The IP Security Architecture , as specified by the Internet Engineering Task Force (IETF), is comprised of a set of protocols that provide data integrity, confidentiality, replay protection, and authentication at the network layer. At the lowest level of the IPsec architecture reside the data encryption/authentication protocols, AH and ESP. These are the ``wire protocols,'' used for encapsulating the IP packets to be protected. They simply provide a format for the encapsulation; the details of the bit layout are not particularly important for the purposes of this paper. Outgoing packets are authenticated, encrypted, and encapsulated just before being transmitted, and incoming packets are decapsulated, verified, and decrypted immediately upon receipt. These protocols are typically implemented inside the kernel, for performance and security reasons.

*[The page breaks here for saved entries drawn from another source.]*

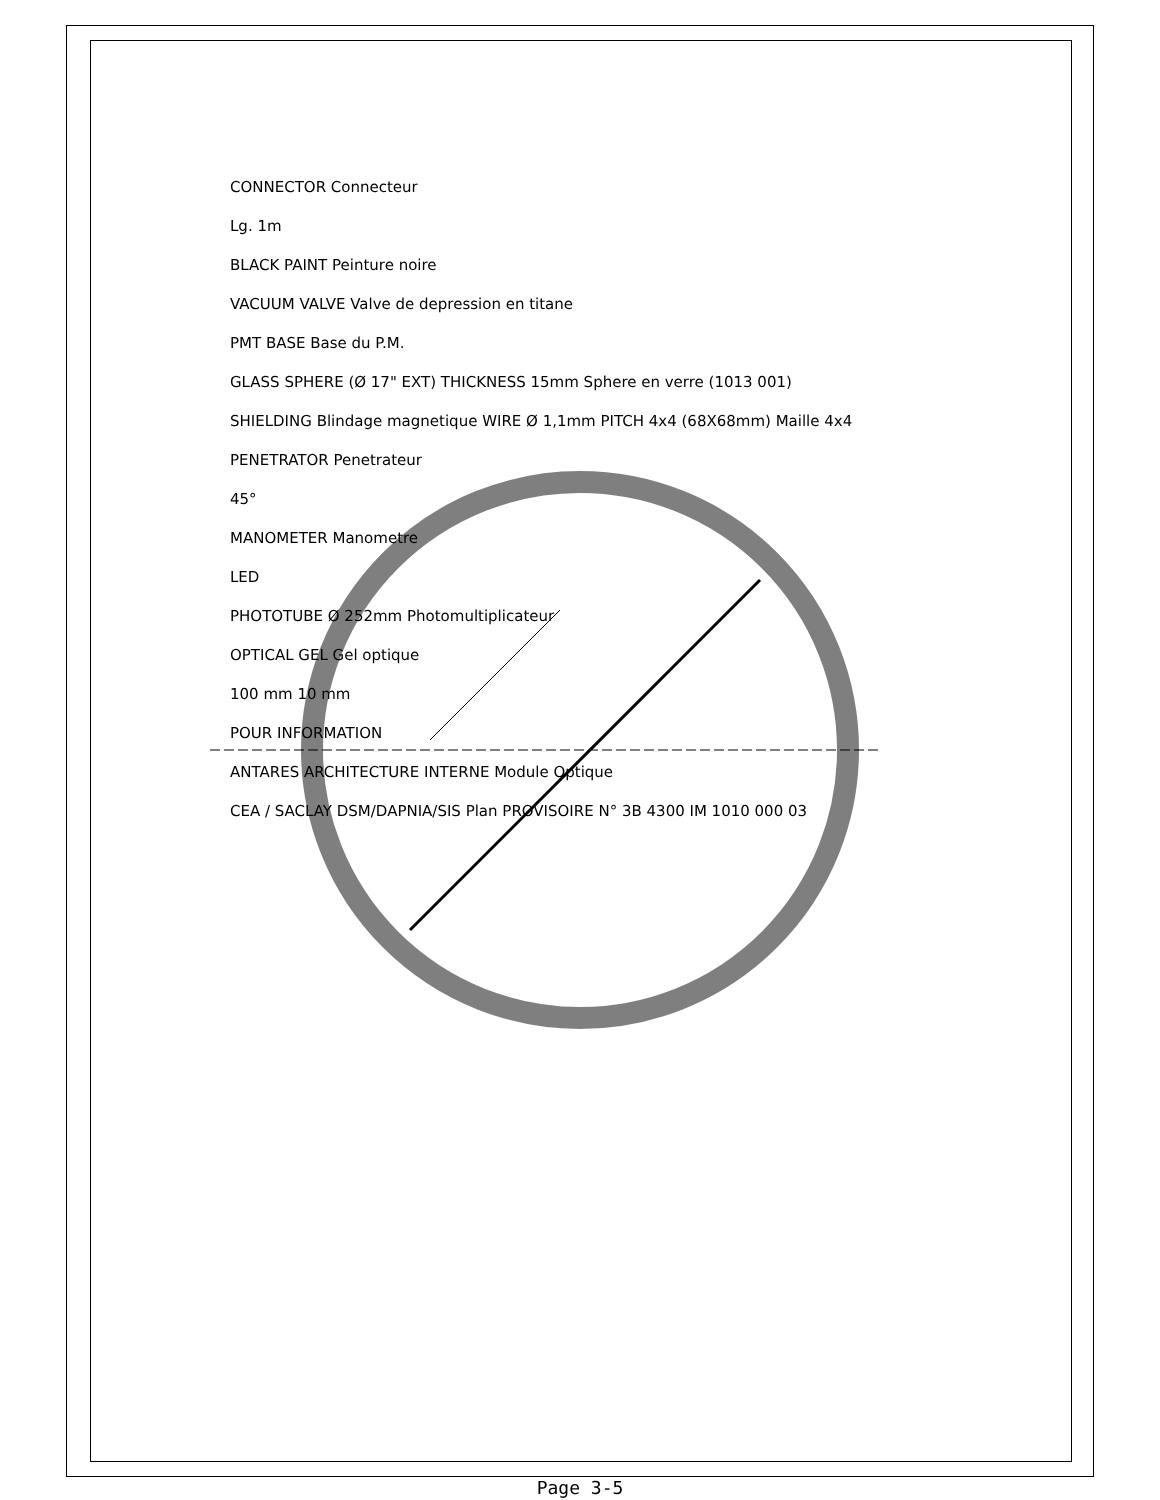CONNECTOR Connecteur
Lg. 1m
BLACK PAINT Peinture noire
VACUUM VALVE Valve de depression en titane
PMT BASE Base du P.M.
GLASS SPHERE (Ø 17" EXT) THICKNESS 15mm Sphere en verre (1013 001)
SHIELDING Blindage magnetique WIRE Ø 1,1mm PITCH 4x4 (68X68mm) Maille 4x4
PENETRATOR Penetrateur
45°
MANOMETER Manometre
LED
PHOTOTUBE Ø 252mm Photomultiplicateur
OPTICAL GEL Gel optique
100 mm 10 mm
POUR INFORMATION
ANTARES ARCHITECTURE INTERNE Module Optique
CEA / SACLAY DSM/DAPNIA/SIS Plan PROVISOIRE N° 3B 4300 IM 1010 000 03
Page 3-5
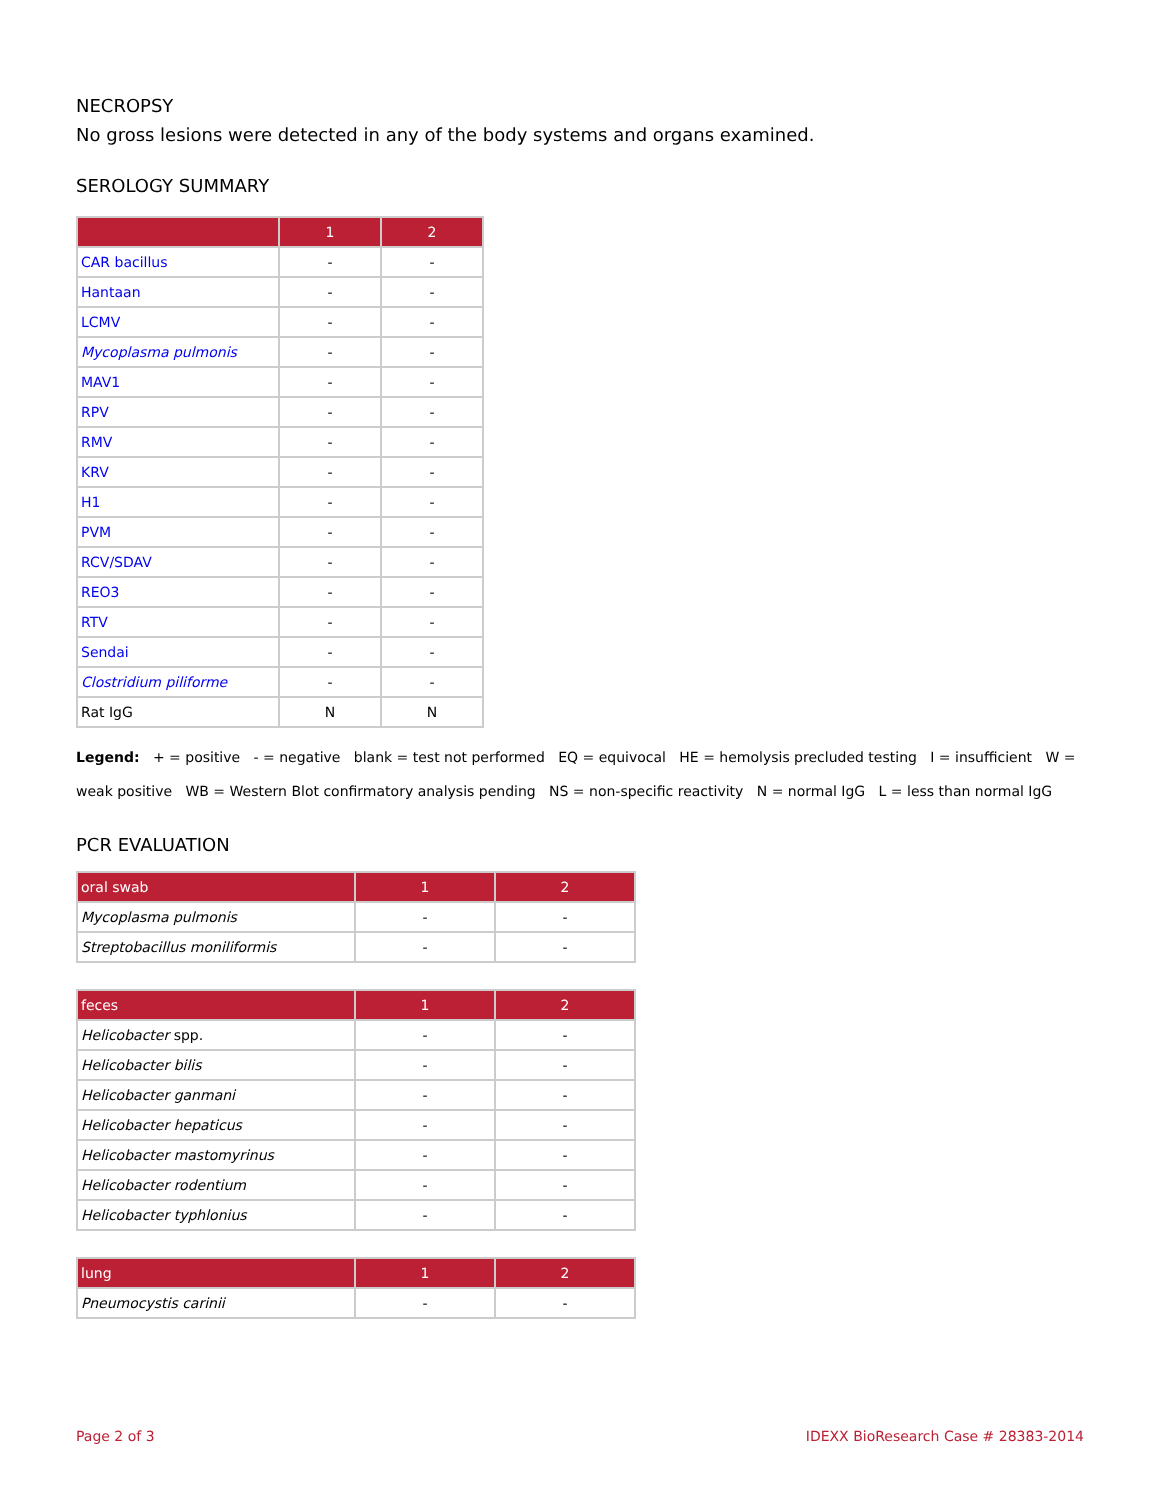NECROPSY
No gross lesions were detected in any of the body systems and organs examined.
SEROLOGY SUMMARY
| | 1 | 2 |
| --- | --- | --- |
| CAR bacillus | - | - |
| Hantaan | - | - |
| LCMV | - | - |
| Mycoplasma pulmonis | - | - |
| MAV1 | - | - |
| RPV | - | - |
| RMV | - | - |
| KRV | - | - |
| H1 | - | - |
| PVM | - | - |
| RCV/SDAV | - | - |
| REO3 | - | - |
| RTV | - | - |
| Sendai | - | - |
| Clostridium piliforme | - | - |
| Rat IgG | N | N |
Legend: + = positive - = negative blank = test not performed EQ = equivocal HE = hemolysis precluded testing I = insufficient W = weak positive WB = Western Blot confirmatory analysis pending NS = non-specific reactivity N = normal IgG L = less than normal IgG
PCR EVALUATION
| oral swab | 1 | 2 |
| --- | --- | --- |
| Mycoplasma pulmonis | - | - |
| Streptobacillus moniliformis | - | - |
| feces | 1 | 2 |
| --- | --- | --- |
| Helicobacter spp. | - | - |
| Helicobacter bilis | - | - |
| Helicobacter ganmani | - | - |
| Helicobacter hepaticus | - | - |
| Helicobacter mastomyrinus | - | - |
| Helicobacter rodentium | - | - |
| Helicobacter typhlonius | - | - |
| lung | 1 | 2 |
| --- | --- | --- |
| Pneumocystis carinii | - | - |
Page 2 of 3 IDEXX BioResearch Case # 28383-2014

IPsec was the first consumer of the OCF services. The original implementation of the OpenBSD IPsec was described in . Here, we give a brief overview and then describe the modifications we had to make to it to allow use of the OCF.
In the OpenBSD kernel, IPsec is implemented as a pair of protocols sitting on top of IP. Thus, incoming IPsec packets destined to the local host are processed by the appropriate IPsec protocol through the protocol switch structure used for all protocols (e.g., TCP and UDP). The selection of the appropriate protocol is based on the protocol number in the IP header. The SA needed to process the packet is found in an in-kernel database using information retrieved from the packet itself. Once the packet has been correctly processed (decrypted, integrity-validated, etc.), it is re-queued for further processing by the IP module, accompanied by additional information (such as the fact that it was received under a specific SA) for use by higher-level protocols and the socket layer.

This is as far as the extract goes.